*Instruction*. Write out every line of the listing below exactly, keeping the same order.

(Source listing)
»»

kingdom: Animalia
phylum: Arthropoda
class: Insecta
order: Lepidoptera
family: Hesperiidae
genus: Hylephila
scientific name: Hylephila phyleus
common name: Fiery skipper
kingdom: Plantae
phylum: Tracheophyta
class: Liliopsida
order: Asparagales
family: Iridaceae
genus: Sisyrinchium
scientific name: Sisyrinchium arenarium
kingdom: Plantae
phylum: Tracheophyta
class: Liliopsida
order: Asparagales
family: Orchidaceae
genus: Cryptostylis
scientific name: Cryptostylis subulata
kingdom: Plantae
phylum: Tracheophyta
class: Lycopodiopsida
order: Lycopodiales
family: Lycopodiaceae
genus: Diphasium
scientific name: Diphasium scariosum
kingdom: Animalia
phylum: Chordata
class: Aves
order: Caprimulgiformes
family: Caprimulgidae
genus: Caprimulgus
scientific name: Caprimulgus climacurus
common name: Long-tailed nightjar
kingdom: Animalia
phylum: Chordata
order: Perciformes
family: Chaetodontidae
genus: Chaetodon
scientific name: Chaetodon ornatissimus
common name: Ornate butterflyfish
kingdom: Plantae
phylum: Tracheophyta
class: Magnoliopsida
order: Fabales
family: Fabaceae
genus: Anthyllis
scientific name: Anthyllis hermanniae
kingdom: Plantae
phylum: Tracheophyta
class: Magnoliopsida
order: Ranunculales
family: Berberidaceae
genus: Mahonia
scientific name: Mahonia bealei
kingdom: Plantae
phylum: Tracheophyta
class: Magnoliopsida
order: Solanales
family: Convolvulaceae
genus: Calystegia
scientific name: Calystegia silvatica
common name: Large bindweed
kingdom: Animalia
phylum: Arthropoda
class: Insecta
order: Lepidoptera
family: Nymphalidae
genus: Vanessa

««

*Worked solution*.
kingdom: Animalia
phylum: Arthropoda
class: Insecta
order: Lepidoptera
family: Hesperiidae
genus: Hylephila
scientific name: Hylephila phyleus
common name: Fiery skipper
kingdom: Plantae
phylum: Tracheophyta
class: Liliopsida
order: Asparagales
family: Iridaceae
genus: Sisyrinchium
scientific name: Sisyrinchium arenarium
kingdom: Plantae
phylum: Tracheophyta
class: Liliopsida
order: Asparagales
family: Orchidaceae
genus: Cryptostylis
scientific name: Cryptostylis subulata
kingdom: Plantae
phylum: Tracheophyta
class: Lycopodiopsida
order: Lycopodiales
family: Lycopodiaceae
genus: Diphasium
scientific name: Diphasium scariosum
kingdom: Animalia
phylum: Chordata
class: Aves
order: Caprimulgiformes
family: Caprimulgidae
genus: Caprimulgus
scientific name: Caprimulgus climacurus
common name: Long-tailed nightjar
kingdom: Animalia
phylum: Chordata
order: Perciformes
family: Chaetodontidae
genus: Chaetodon
scientific name: Chaetodon ornatissimus
common name: Ornate butterflyfish
kingdom: Plantae
phylum: Tracheophyta
class: Magnoliopsida
order: Fabales
family: Fabaceae
genus: Anthyllis
scientific name: Anthyllis hermanniae
kingdom: Plantae
phylum: Tracheophyta
class: Magnoliopsida
order: Ranunculales
family: Berberidaceae
genus: Mahonia
scientific name: Mahonia bealei
kingdom: Plantae
phylum: Tracheophyta
class: Magnoliopsida
order: Solanales
family: Convolvulaceae
genus: Calystegia
scientific name: Calystegia silvatica
common name: Large bindweed
kingdom: Animalia
phylum: Arthropoda
class: Insecta
order: Lepidoptera
family: Nymphalidae
genus: Vanessa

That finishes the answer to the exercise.